把下面全部数据转换成 Markdown 表格，两列分别命名为“序号”和“内容”，每行文字占一行，空行跳过。答案中不要包含图片。

纯文本文档来源
▬▬▬▬▬▬

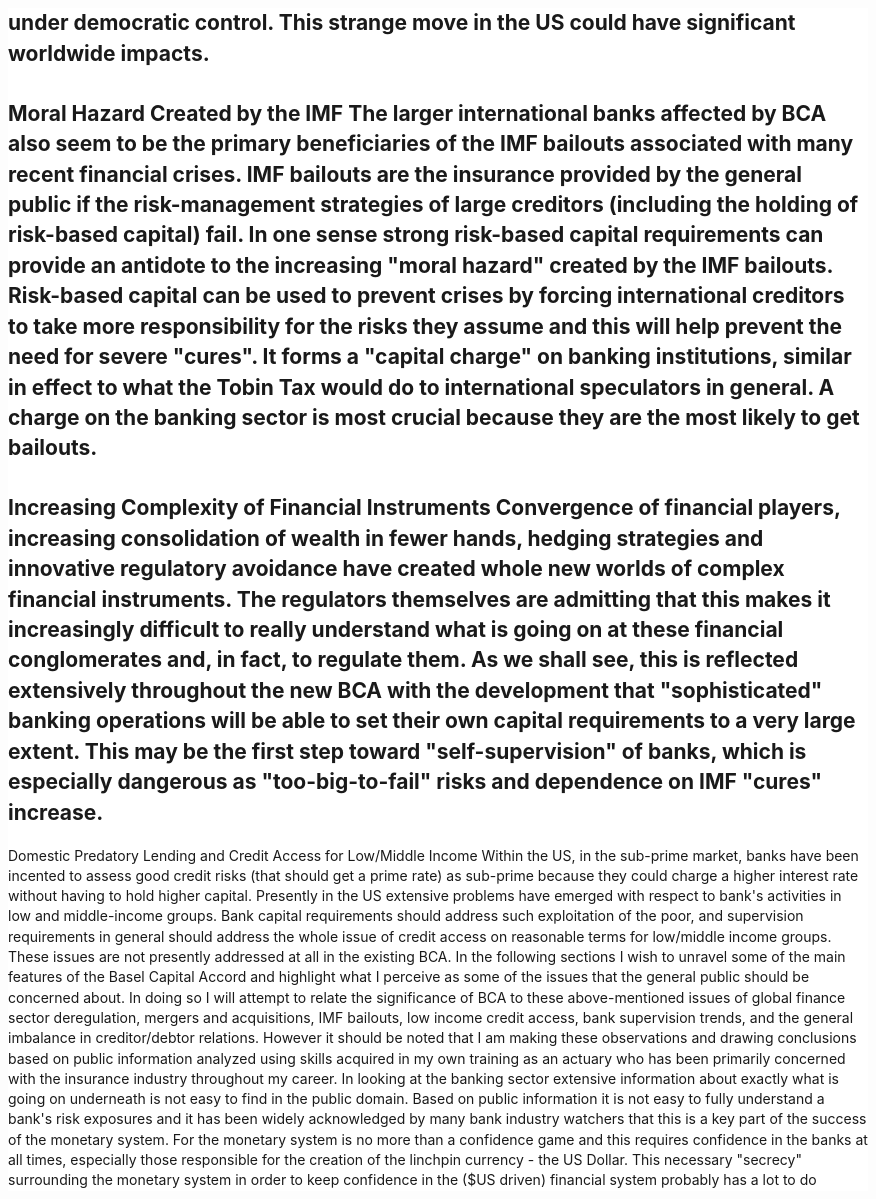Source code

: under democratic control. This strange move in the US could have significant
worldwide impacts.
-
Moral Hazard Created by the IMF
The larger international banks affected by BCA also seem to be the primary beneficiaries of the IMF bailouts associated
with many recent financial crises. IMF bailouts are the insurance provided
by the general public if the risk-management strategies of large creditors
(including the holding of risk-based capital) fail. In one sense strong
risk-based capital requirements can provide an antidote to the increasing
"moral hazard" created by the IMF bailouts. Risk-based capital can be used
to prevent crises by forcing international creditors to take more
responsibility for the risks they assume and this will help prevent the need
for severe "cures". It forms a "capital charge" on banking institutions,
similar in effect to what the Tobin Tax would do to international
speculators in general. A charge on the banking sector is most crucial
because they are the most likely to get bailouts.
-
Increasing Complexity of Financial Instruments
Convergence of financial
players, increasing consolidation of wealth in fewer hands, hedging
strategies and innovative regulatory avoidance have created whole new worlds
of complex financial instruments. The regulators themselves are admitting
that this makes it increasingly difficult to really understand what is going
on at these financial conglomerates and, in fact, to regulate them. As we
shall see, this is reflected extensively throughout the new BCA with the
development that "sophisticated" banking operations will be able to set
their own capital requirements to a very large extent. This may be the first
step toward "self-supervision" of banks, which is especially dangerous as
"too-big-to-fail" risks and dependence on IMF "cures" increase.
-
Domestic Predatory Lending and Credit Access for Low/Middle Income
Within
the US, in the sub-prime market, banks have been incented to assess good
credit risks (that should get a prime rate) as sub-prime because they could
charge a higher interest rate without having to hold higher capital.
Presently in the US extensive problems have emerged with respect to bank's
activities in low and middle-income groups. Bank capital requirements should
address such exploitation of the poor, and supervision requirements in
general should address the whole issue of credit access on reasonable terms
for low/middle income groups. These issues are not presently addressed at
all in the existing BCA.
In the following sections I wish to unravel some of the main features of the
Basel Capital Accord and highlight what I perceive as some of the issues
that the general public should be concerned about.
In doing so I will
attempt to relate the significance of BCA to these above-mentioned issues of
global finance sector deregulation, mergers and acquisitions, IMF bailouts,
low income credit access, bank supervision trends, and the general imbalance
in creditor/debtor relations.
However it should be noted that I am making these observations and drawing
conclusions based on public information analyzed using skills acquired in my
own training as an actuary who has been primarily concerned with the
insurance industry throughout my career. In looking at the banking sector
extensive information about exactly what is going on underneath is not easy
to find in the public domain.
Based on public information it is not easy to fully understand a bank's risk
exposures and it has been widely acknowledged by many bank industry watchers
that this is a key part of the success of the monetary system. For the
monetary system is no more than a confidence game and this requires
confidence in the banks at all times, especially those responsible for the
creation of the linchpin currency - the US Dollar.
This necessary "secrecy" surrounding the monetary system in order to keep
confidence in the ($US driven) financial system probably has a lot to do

▬▬▬▬▬▬

▶ **参考答案**:
| 序号 | 内容 |
|---|---|
| 1 | Source code |
| 2 | : under democratic control. This strange move in the US could have significant |
| 3 | worldwide impacts. |
| 4 | - |
| 5 | Moral Hazard Created by the IMF |
| 6 | The larger international banks affected by BCA also seem to be the primary beneficiaries of the IMF bailouts associated |
| 7 | with many recent financial crises. IMF bailouts are the insurance provided |
| 8 | by the general public if the risk-management strategies of large creditors |
| 9 | (including the holding of risk-based capital) fail. In one sense strong |
| 10 | risk-based capital requirements can provide an antidote to the increasing |
| 11 | "moral hazard" created by the IMF bailouts. Risk-based capital can be used |
| 12 | to prevent crises by forcing international creditors to take more |
| 13 | responsibility for the risks they assume and this will help prevent the need |
| 14 | for severe "cures". It forms a "capital charge" on banking institutions, |
| 15 | similar in effect to what the Tobin Tax would do to international |
| 16 | speculators in general. A charge on the banking sector is most crucial |
| 17 | because they are the most likely to get bailouts. |
| 18 | - |
| 19 | Increasing Complexity of Financial Instruments |
| 20 | Convergence of financial |
| 21 | players, increasing consolidation of wealth in fewer hands, hedging |
| 22 | strategies and innovative regulatory avoidance have created whole new worlds |
| 23 | of complex financial instruments. The regulators themselves are admitting |
| 24 | that this makes it increasingly difficult to really understand what is going |
| 25 | on at these financial conglomerates and, in fact, to regulate them. As we |
| 26 | shall see, this is reflected extensively throughout the new BCA with the |
| 27 | development that "sophisticated" banking operations will be able to set |
| 28 | their own capital requirements to a very large extent. This may be the first |
| 29 | step toward "self-supervision" of banks, which is especially dangerous as |
| 30 | "too-big-to-fail" risks and dependence on IMF "cures" increase. |
| 31 | - |
| 32 | Domestic Predatory Lending and Credit Access for Low/Middle Income |
| 33 | Within |
| 34 | the US, in the sub-prime market, banks have been incented to assess good |
| 35 | credit risks (that should get a prime rate) as sub-prime because they could |
| 36 | charge a higher interest rate without having to hold higher capital. |
| 37 | Presently in the US extensive problems have emerged with respect to bank's |
| 38 | activities in low and middle-income groups. Bank capital requirements should |
| 39 | address such exploitation of the poor, and supervision requirements in |
| 40 | general should address the whole issue of credit access on reasonable terms |
| 41 | for low/middle income groups. These issues are not presently addressed at |
| 42 | all in the existing BCA. |
| 43 | In the following sections I wish to unravel some of the main features of the |
| 44 | Basel Capital Accord and highlight what I perceive as some of the issues |
| 45 | that the general public should be concerned about. |
| 46 | In doing so I will |
| 47 | attempt to relate the significance of BCA to these above-mentioned issues of |
| 48 | global finance sector deregulation, mergers and acquisitions, IMF bailouts, |
| 49 | low income credit access, bank supervision trends, and the general imbalance |
| 50 | in creditor/debtor relations. |
| 51 | However it should be noted that I am making these observations and drawing |
| 52 | conclusions based on public information analyzed using skills acquired in my |
| 53 | own training as an actuary who has been primarily concerned with the |
| 54 | insurance industry throughout my career. In looking at the banking sector |
| 55 | extensive information about exactly what is going on underneath is not easy |
| 56 | to find in the public domain. |
| 57 | Based on public information it is not easy to fully understand a bank's risk |
| 58 | exposures and it has been widely acknowledged by many bank industry watchers |
| 59 | that this is a key part of the success of the monetary system. For the |
| 60 | monetary system is no more than a confidence game and this requires |
| 61 | confidence in the banks at all times, especially those responsible for the |
| 62 | creation of the linchpin currency - the US Dollar. |
| 63 | This necessary "secrecy" surrounding the monetary system in order to keep |
| 64 | confidence in the ($US driven) financial system probably has a lot to do |